Accuracy and resolution of the preoperative 3D reconstruction needed for the biomechanical modeling are specially considered. Ideally, everything is modelled with continuum-based finite elements, with each element being assigned with the correct mechanical properties. Because model-output should be available online during the operation, solutions should be calculated in real- or near-real-time. Due to computational restrictions, justifiable simplifications are made, including model reduction approaches.
Intraoperative update is based both on LUS and endoscopic video. LUS imaging is used to obtain a volumetric update of the intraoperative pancreas state, and can be both used for initial intraoperative registration or during key moments of the surgery. LUS segmentation of pancreas surface and internal structures (tumors) is based on edge enhancement and level sets, while freehand 3D LUS reconstruction is based on the tracking data from an Aurora system located at the tool tip. On the other hand, endoscopic video (an always present source of imaging during the intervention) is employed to provide a superficial update of the biomechanical model. The underlying hypothesis is that changes in the model surface can be propagated to its volume in this way. Reconstruction of the surgical scene is addressed by means of shape from shading and shape form motion techniques.

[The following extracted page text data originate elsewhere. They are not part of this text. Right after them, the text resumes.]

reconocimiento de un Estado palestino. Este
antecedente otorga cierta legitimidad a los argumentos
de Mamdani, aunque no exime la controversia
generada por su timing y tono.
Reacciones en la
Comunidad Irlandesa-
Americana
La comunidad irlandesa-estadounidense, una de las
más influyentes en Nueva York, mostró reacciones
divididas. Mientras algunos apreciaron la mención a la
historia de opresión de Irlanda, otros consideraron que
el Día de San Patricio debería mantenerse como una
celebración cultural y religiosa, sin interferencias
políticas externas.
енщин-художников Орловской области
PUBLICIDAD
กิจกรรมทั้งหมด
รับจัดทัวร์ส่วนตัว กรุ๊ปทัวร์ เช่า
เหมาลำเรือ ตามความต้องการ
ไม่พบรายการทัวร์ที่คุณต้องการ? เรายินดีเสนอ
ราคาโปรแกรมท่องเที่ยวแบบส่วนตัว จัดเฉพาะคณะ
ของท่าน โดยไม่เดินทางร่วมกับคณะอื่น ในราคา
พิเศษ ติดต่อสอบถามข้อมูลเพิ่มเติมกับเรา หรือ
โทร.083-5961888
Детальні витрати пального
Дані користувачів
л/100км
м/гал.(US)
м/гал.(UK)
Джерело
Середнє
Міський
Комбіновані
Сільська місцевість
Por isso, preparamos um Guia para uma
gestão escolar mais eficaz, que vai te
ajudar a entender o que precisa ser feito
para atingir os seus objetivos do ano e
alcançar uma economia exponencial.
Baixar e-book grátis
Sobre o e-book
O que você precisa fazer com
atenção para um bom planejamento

In order to build the CDSS, a decision tree modeling the current knowledge on pancreatic cancer and the diagnostic and therapeutic options in use for the different pancreatic tumors is being built. The decision tree will be used to train classifiers for diagnostic and treatment of the lesions. In order to incorporate data from the patient image studies (preoperative and intraoperative), content-based multimedia retrieval techniques are being employed.
Preliminary advances in the different research areas of NAVISurg include:
- Preoperative segmentation and reconstruction of a porcine model of the pancreas, based on level sets using ITK-Snap (Figure 1).

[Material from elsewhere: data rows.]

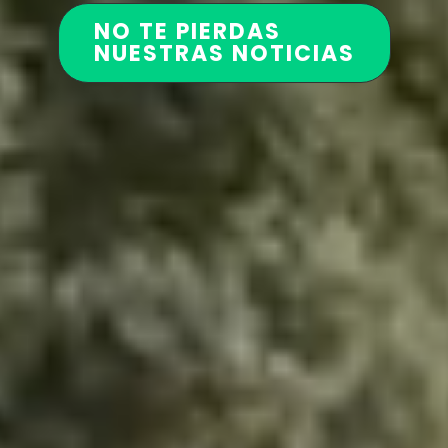
NO TE PIERDAS
NUESTRAS NOTICIAS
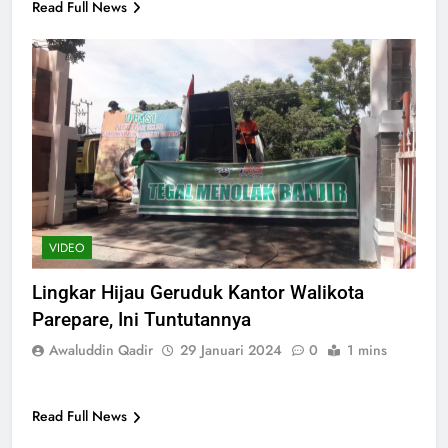
Read Full News
VIDEO
Lingkar Hijau Geruduk Kantor Walikota
Parepare, Ini Tuntutannya
Awaluddin Qadir
29 Januari 2024
0
1 mins
Read Full News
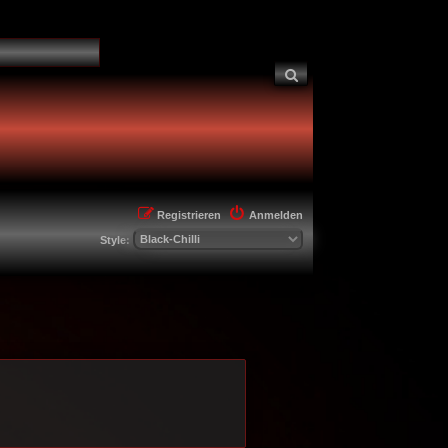
Suche
Registrieren
Anmelden
Style:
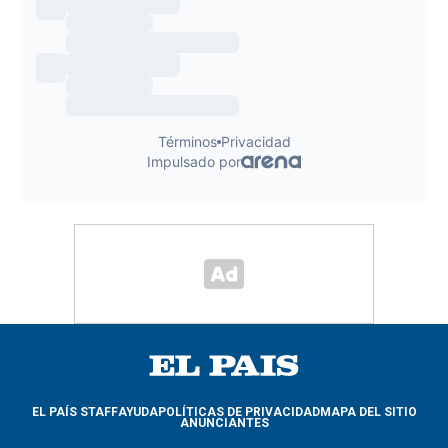
EL PAÍS STAFF
AYUDA
POLÍTICAS DE PRIVACIDAD
MAPA DEL SITIO
ANUNCIANTES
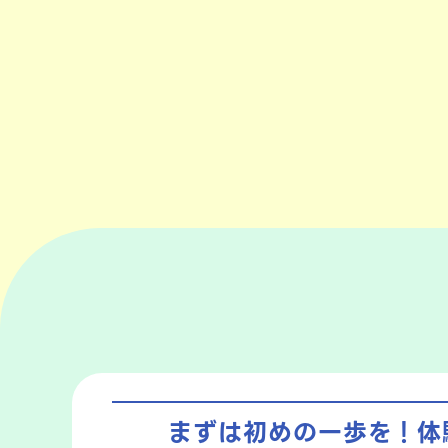
まずは初めの一歩を！
体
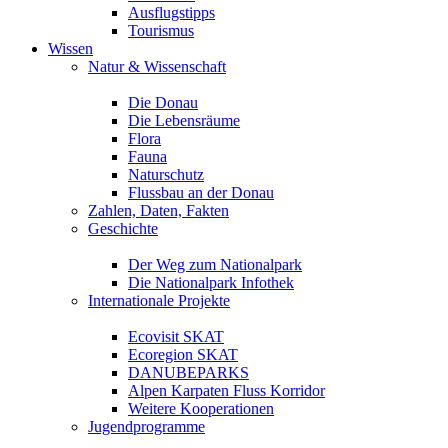
Ausflugstipps
Tourismus
Wissen
Natur & Wissenschaft
Die Donau
Die Lebensräume
Flora
Fauna
Naturschutz
Flussbau an der Donau
Zahlen, Daten, Fakten
Geschichte
Der Weg zum Nationalpark
Die Nationalpark Infothek
Internationale Projekte
Ecovisit SKAT
Ecoregion SKAT
DANUBEPARKS
Alpen Karpaten Fluss Korridor
Weitere Kooperationen
Jugendprogramme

Figure 1. Ex-vivo porcine pancreatic model and its 3D reconstruction
- Human pancreas biomechanical model. A model has been created for the pancreas and a portion of duodenum for appropriate boundary conditions. Pancreas has been modelled as hyperelastic and neo-hookean (Figure 2).
Figure 2. Preliminary results of the biomechanical models for human pancreas and duodenum
- Intraoperative segmentation and reconstruction of the pancreas based on LUS from an ex-vivo experiment.

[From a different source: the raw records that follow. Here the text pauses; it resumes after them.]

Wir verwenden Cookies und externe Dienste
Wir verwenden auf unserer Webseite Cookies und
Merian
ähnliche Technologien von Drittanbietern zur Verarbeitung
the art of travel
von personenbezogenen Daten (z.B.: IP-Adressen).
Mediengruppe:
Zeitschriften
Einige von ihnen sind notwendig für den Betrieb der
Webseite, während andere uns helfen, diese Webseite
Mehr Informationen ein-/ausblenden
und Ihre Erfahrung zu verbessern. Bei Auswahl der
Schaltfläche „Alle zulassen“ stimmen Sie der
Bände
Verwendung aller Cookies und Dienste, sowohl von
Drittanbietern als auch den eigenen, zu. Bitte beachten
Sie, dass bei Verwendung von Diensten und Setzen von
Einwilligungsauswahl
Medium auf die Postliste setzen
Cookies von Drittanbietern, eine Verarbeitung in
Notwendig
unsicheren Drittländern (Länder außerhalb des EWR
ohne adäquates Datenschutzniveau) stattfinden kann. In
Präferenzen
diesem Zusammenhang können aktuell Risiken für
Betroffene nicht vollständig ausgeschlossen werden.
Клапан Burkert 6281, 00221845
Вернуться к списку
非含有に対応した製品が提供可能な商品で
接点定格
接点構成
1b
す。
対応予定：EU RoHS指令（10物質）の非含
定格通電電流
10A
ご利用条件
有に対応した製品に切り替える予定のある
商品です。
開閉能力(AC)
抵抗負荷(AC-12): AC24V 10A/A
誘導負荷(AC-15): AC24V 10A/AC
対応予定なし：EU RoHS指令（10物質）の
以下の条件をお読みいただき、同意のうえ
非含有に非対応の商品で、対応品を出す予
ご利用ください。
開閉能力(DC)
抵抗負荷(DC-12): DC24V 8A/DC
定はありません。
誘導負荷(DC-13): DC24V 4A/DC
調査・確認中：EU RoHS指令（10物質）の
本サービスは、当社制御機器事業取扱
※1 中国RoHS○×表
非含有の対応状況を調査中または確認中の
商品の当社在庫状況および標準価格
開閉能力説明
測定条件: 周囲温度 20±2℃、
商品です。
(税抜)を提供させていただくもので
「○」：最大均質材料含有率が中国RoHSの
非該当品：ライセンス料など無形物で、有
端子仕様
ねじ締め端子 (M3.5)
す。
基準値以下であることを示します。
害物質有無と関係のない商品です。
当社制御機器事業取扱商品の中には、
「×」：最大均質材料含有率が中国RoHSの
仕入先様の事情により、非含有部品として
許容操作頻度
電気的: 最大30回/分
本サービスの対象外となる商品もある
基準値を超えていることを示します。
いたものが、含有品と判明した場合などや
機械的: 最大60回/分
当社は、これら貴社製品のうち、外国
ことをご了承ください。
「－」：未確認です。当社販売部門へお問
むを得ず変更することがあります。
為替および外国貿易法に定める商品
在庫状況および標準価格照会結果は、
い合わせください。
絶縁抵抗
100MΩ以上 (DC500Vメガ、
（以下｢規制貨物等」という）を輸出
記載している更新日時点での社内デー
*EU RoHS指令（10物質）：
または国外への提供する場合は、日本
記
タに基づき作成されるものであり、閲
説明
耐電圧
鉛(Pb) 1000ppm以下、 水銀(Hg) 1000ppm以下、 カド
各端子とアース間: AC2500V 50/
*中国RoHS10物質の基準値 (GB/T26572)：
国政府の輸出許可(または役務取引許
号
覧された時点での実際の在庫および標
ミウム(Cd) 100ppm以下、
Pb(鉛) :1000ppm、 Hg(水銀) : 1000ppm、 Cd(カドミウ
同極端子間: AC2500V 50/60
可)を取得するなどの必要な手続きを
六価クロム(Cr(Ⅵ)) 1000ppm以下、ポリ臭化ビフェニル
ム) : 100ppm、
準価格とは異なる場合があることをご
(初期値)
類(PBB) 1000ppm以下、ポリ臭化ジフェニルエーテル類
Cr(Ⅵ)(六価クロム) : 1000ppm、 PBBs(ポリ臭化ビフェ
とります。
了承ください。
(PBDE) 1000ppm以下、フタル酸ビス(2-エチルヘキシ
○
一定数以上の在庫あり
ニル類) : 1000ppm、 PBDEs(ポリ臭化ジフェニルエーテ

- Shape form motion and shape from shading techniques, able to achieve a surface reconstruction of the surgical scene and the 3D localization of the endoscope during the procedure.
- A decision tree modelling pancreatic lesions and interventions based on an extensive up-to-date review of the clinical state of the art.
The development and validation of the NAVISurg navigator will contribute to prove that preoperative and intraoperative medical images, along with video information, are useful both for pancreatic cancer staging, tumor characterization and effective navigation during tumor removal. Moreover, with NAVISurg platform, decision-making support could be made available to less experienced surgeons in these specific surgical procedures. In addition, it would assist in assessing tumor resectability and in providing image-guidance for the procedure. It is expected to result in more effective, less aggressive, more efficient and safer pancreatic procedures.
This work has been partially funded by NAVISurg project under the CIBER-BBN intramural research program.